Cuando le contaba anécdotas de su infancia a Guétmanov le parecía estar contándoselas a ella. A veces se decía: «Apesto a vodka. Zhenia se dará cuenta». Otras veces se sorprendía pensando: «¡Ay, si ella me viera!». Se preguntaba con inquietud qué pensaría ella si supiera que había mandado a un mayor ante el tribunal militar.
Entraba en el puesto de observación de primera línea y entre las nubes de tabaco y las voces délos telefonistas, entre los disparos y los estallidos de las bombas, de repente se deslizaba en su mente el pensamiento de Zhenia…
A veces sentía celos de su pasado y se entristecía. Otras, soñaba con ella y, desvelado, no lograba conciliar el sueño.
En algunos momentos tenía la impresión de que su amor duraría para siempre; en otros, le asaltaba el temor de volver a quedarse solo.
Ya en el coche, se volvió a mirar la carretera que conducía al Volga. Estaba desierta. Después montó en cólera: tendría que haber llegado hace tiempo. ¿Es que se había puesto enferma? Y recordó de nuevo cuando, en 1939, quiso pegarse un tiro al enterarse de que se había casado. ¿Por qué la amaba?

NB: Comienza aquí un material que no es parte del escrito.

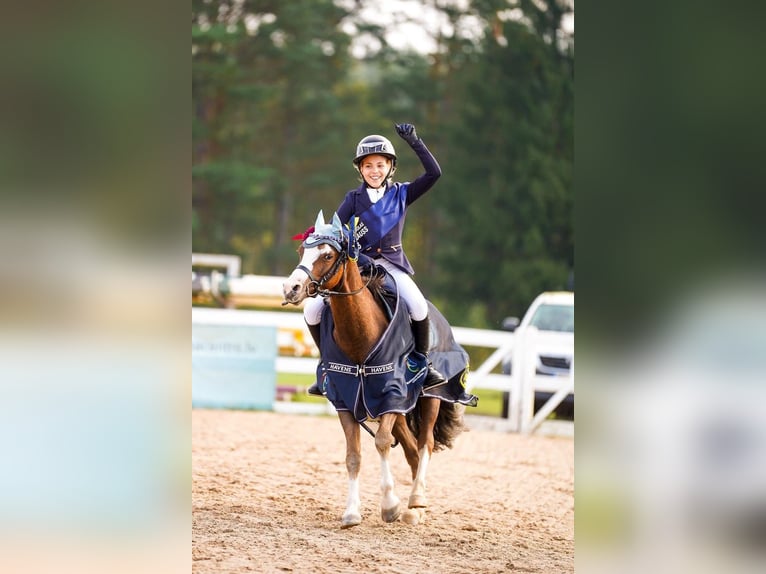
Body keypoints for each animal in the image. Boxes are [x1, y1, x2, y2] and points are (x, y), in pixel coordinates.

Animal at [282, 212, 474, 527]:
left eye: (327, 255)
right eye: (301, 251)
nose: (291, 289)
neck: (359, 335)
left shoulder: (392, 397)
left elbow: (382, 443)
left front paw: (390, 505)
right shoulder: (347, 402)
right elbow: (353, 456)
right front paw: (352, 512)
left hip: (430, 399)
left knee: (425, 443)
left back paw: (416, 499)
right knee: (411, 450)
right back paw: (414, 510)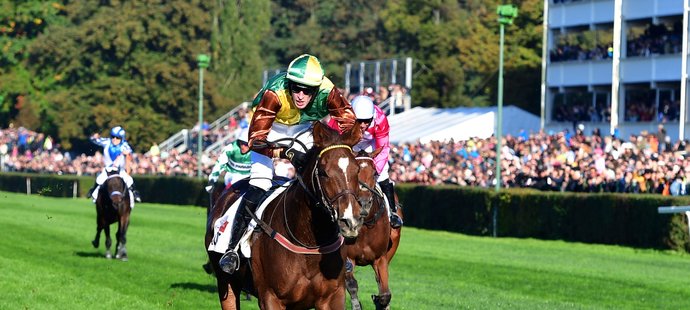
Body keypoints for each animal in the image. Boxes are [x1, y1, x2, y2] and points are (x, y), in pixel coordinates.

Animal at [206, 121, 362, 310]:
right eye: (324, 172)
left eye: (357, 170)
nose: (350, 221)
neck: (308, 242)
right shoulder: (271, 297)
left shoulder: (333, 297)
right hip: (226, 281)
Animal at [344, 151, 404, 310]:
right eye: (354, 172)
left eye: (374, 173)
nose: (364, 203)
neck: (365, 225)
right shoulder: (349, 259)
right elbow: (351, 285)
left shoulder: (380, 258)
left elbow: (385, 293)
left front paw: (379, 301)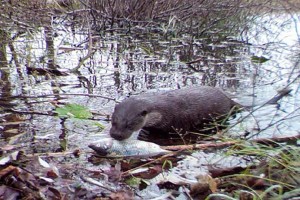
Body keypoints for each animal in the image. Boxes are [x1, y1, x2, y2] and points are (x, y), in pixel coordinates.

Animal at [109, 86, 240, 142]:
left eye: (129, 125)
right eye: (114, 121)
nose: (116, 135)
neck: (163, 111)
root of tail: (228, 99)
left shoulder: (179, 123)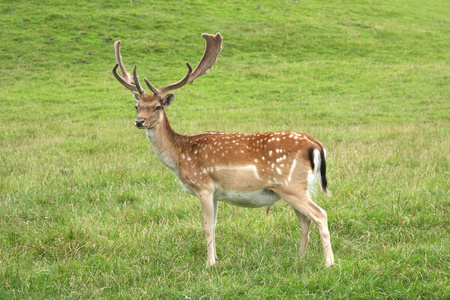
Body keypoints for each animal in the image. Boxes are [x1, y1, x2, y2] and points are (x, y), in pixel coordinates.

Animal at [112, 32, 334, 268]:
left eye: (157, 106)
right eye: (137, 106)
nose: (139, 121)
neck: (179, 156)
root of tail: (316, 145)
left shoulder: (204, 186)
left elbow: (207, 226)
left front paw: (210, 264)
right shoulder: (217, 194)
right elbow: (215, 225)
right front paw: (216, 259)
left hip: (291, 186)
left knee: (320, 214)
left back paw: (329, 263)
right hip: (297, 188)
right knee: (305, 220)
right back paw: (300, 259)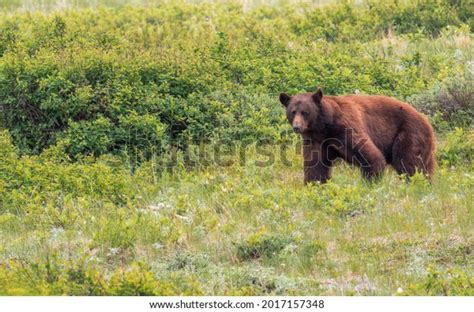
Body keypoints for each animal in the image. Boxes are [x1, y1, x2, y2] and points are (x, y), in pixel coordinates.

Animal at [278, 88, 436, 184]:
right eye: (292, 112)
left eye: (305, 112)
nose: (297, 127)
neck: (325, 126)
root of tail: (428, 122)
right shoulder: (316, 140)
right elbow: (315, 166)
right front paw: (314, 185)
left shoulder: (347, 128)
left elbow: (371, 156)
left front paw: (371, 183)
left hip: (409, 134)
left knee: (408, 163)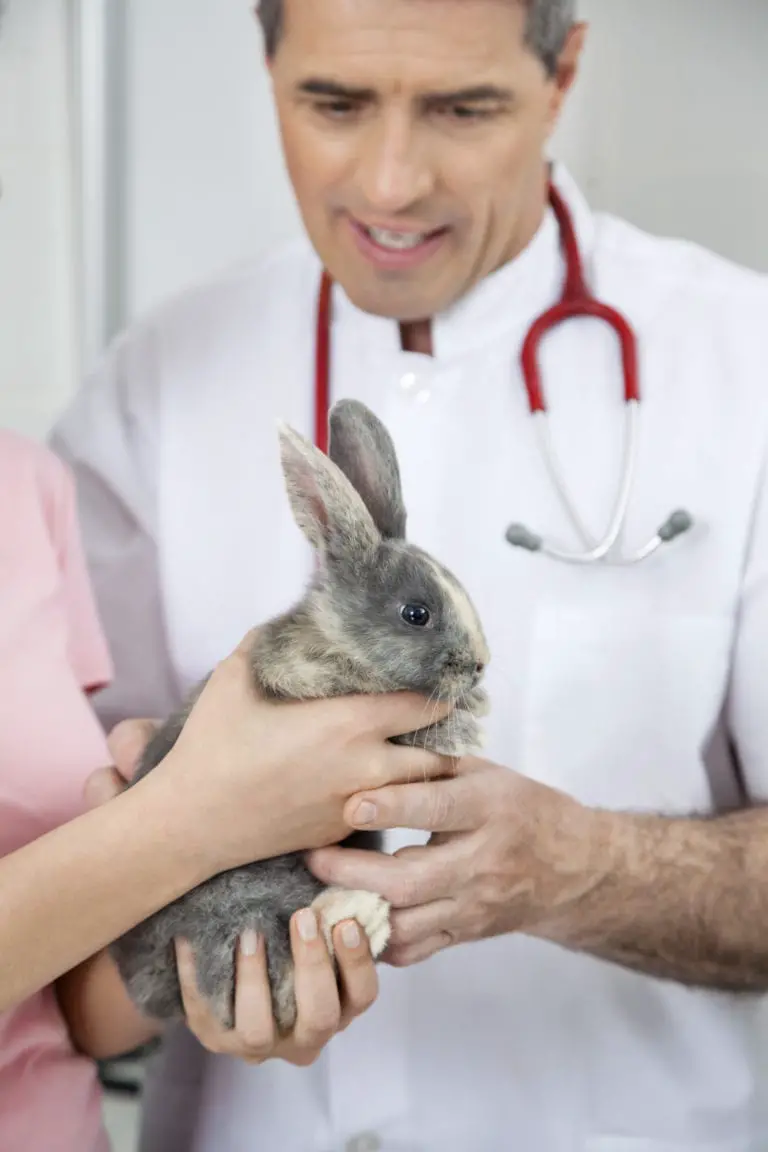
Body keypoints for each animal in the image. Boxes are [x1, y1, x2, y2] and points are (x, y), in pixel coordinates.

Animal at [109, 397, 490, 1035]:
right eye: (416, 614)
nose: (482, 666)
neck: (337, 639)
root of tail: (139, 986)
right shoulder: (306, 684)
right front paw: (463, 729)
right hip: (238, 899)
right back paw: (357, 911)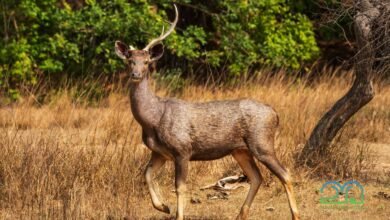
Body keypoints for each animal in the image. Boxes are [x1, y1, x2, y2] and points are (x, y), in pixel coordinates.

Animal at [114, 5, 300, 220]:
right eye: (129, 60)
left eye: (146, 62)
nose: (135, 74)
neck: (153, 120)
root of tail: (275, 113)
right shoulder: (159, 152)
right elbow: (147, 174)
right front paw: (163, 206)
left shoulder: (182, 149)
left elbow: (180, 188)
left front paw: (175, 213)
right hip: (240, 149)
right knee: (256, 177)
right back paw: (241, 215)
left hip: (262, 142)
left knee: (285, 173)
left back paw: (295, 215)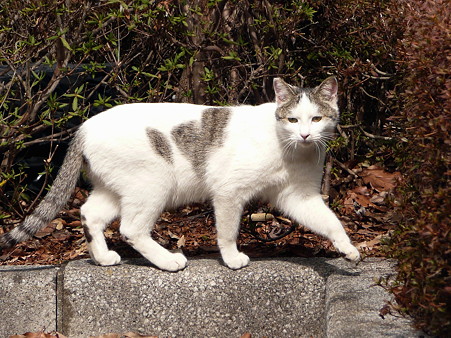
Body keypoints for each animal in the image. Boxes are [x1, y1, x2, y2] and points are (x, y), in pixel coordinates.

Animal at [0, 77, 360, 272]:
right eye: (292, 119)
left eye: (316, 119)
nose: (305, 135)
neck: (291, 150)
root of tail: (85, 126)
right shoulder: (229, 192)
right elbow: (227, 231)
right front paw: (232, 258)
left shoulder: (299, 196)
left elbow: (330, 221)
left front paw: (348, 250)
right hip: (153, 184)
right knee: (131, 229)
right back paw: (168, 260)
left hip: (118, 189)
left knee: (89, 214)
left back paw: (103, 258)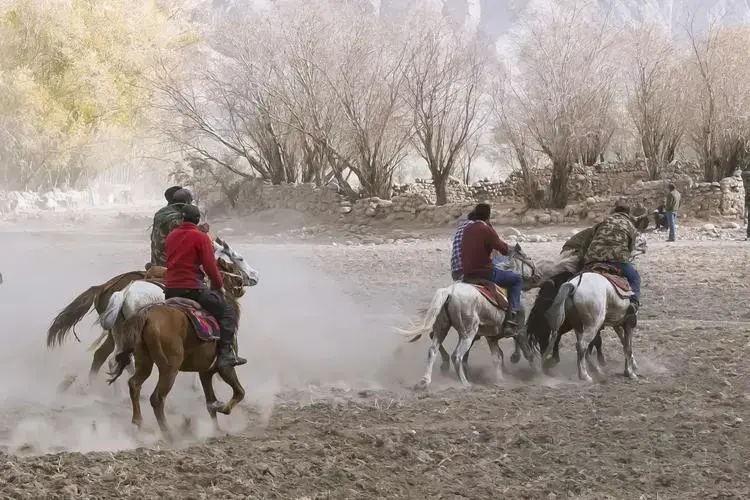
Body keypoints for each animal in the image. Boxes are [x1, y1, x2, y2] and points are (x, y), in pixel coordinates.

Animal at [108, 292, 244, 440]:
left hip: (144, 362)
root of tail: (147, 317)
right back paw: (169, 433)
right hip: (170, 369)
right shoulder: (225, 367)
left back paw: (138, 423)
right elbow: (239, 392)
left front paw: (217, 429)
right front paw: (222, 408)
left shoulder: (205, 372)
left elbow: (210, 401)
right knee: (157, 398)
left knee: (134, 384)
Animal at [402, 244, 544, 388]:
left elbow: (497, 358)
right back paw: (465, 383)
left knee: (432, 350)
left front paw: (501, 380)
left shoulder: (491, 337)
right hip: (468, 333)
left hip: (442, 328)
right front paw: (537, 375)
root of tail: (449, 291)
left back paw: (425, 381)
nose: (539, 275)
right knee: (457, 356)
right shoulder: (520, 330)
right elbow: (528, 354)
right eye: (529, 258)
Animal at [544, 232, 648, 380]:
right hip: (594, 323)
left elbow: (624, 343)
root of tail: (574, 285)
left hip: (578, 324)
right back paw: (585, 375)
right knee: (582, 345)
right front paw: (630, 373)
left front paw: (631, 367)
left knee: (580, 345)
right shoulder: (629, 322)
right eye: (639, 240)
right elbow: (628, 346)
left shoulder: (618, 323)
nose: (645, 245)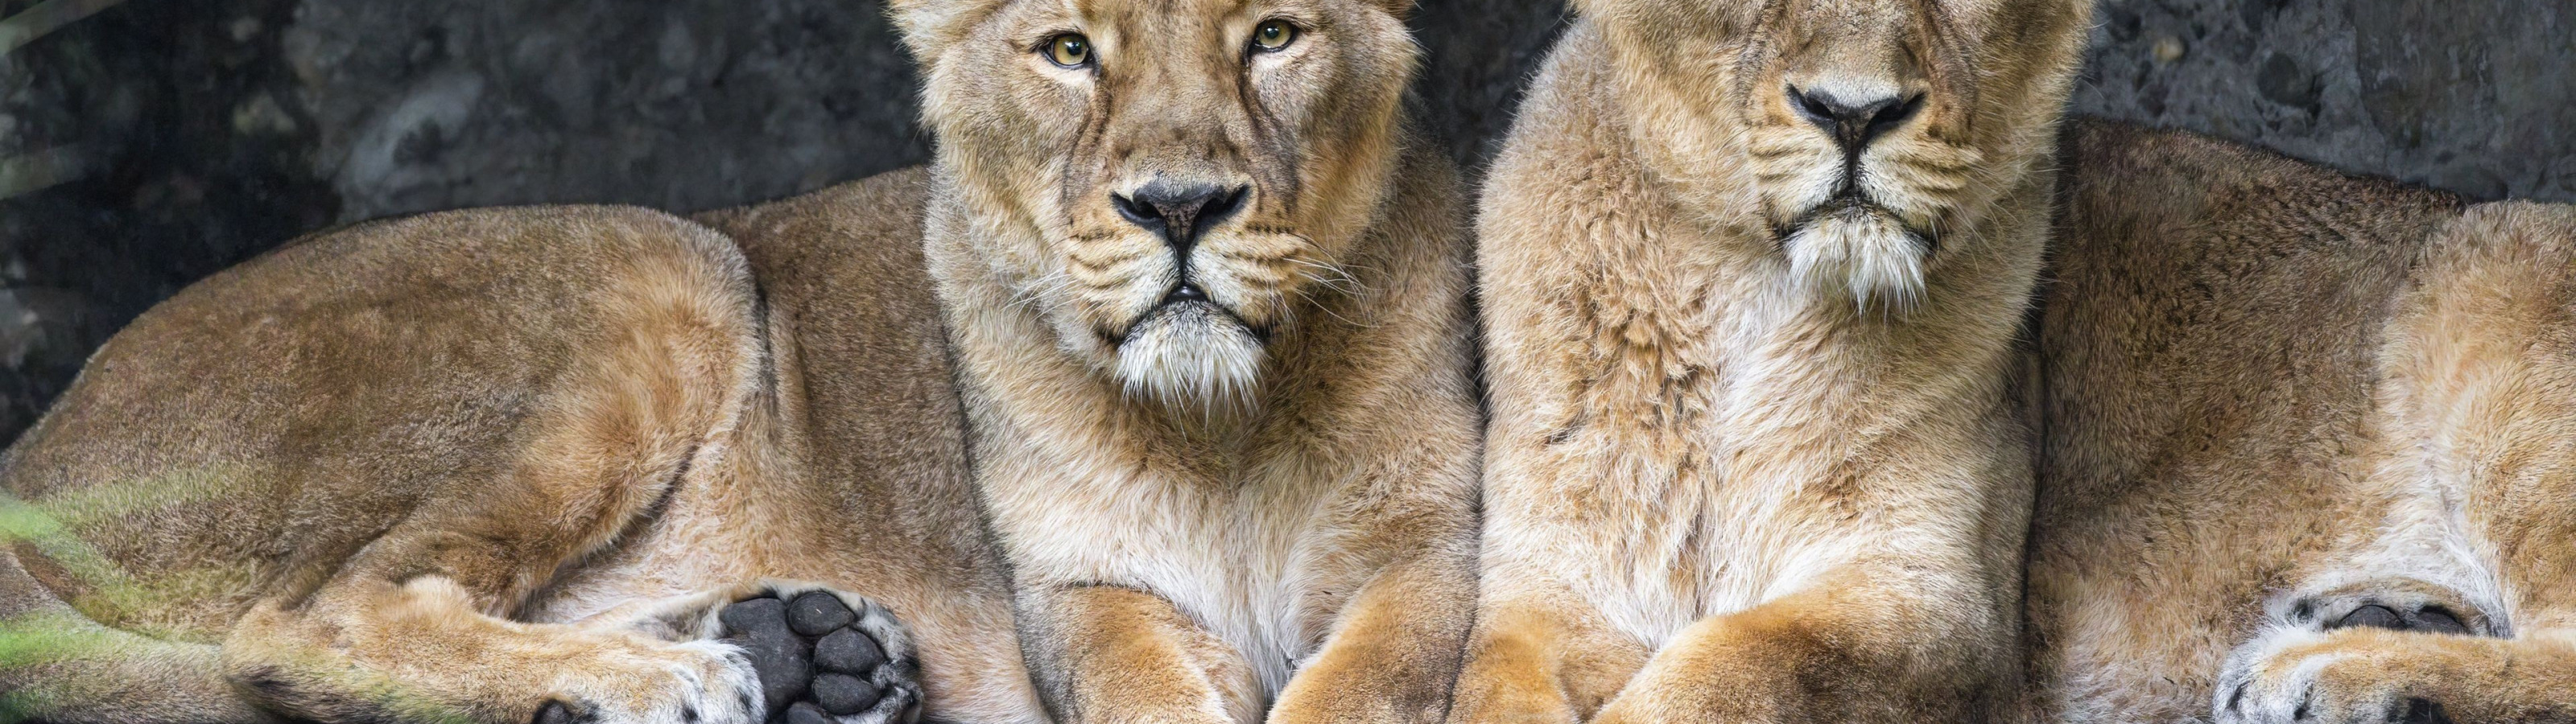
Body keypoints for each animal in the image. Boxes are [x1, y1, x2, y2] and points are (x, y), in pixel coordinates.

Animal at [0, 0, 1476, 722]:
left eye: (1275, 41)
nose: (1179, 208)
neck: (1232, 417)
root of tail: (37, 446)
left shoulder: (1433, 567)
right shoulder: (1097, 602)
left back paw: (802, 652)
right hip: (667, 261)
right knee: (306, 620)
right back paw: (664, 682)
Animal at [1450, 1, 2091, 723]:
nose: (1853, 113)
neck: (1744, 288)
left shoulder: (1948, 603)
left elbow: (1741, 663)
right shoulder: (1549, 592)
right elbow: (1493, 689)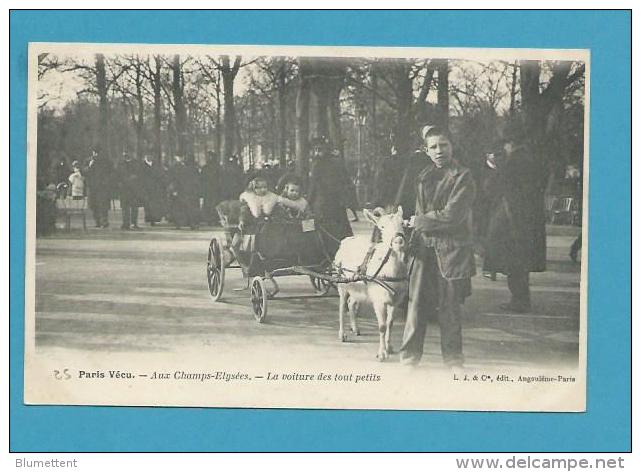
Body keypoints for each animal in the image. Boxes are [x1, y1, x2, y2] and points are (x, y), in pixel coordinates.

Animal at [332, 206, 408, 362]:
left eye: (403, 223)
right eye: (382, 227)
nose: (398, 242)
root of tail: (346, 240)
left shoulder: (396, 299)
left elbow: (390, 323)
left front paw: (389, 347)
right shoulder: (379, 300)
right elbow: (382, 326)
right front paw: (381, 354)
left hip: (358, 286)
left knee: (351, 303)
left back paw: (355, 328)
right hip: (341, 282)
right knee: (342, 306)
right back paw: (342, 334)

Había tenido mujeres tan buenas como ella. No sabía si era la felicidad o una enfermedad pensar en una persona de una manera tan obsesiva. Era bueno que no hubiera tenido ninguna aventura con alguna chica del Estado Mayor. Ella vendrá, y no habría nada que ocultar. A decir verdad había cometido un desliz hacía tres semanas. ¿Y si Zhenia, durante el viaje, se detenía a pasar allí la noche, en aquella isba del pecado, y la joven ama de casa charlando con Zhenia le describía así: «Un hombre espléndido, el coronel…»? Qué disparates se le pasan a uno por la cabeza.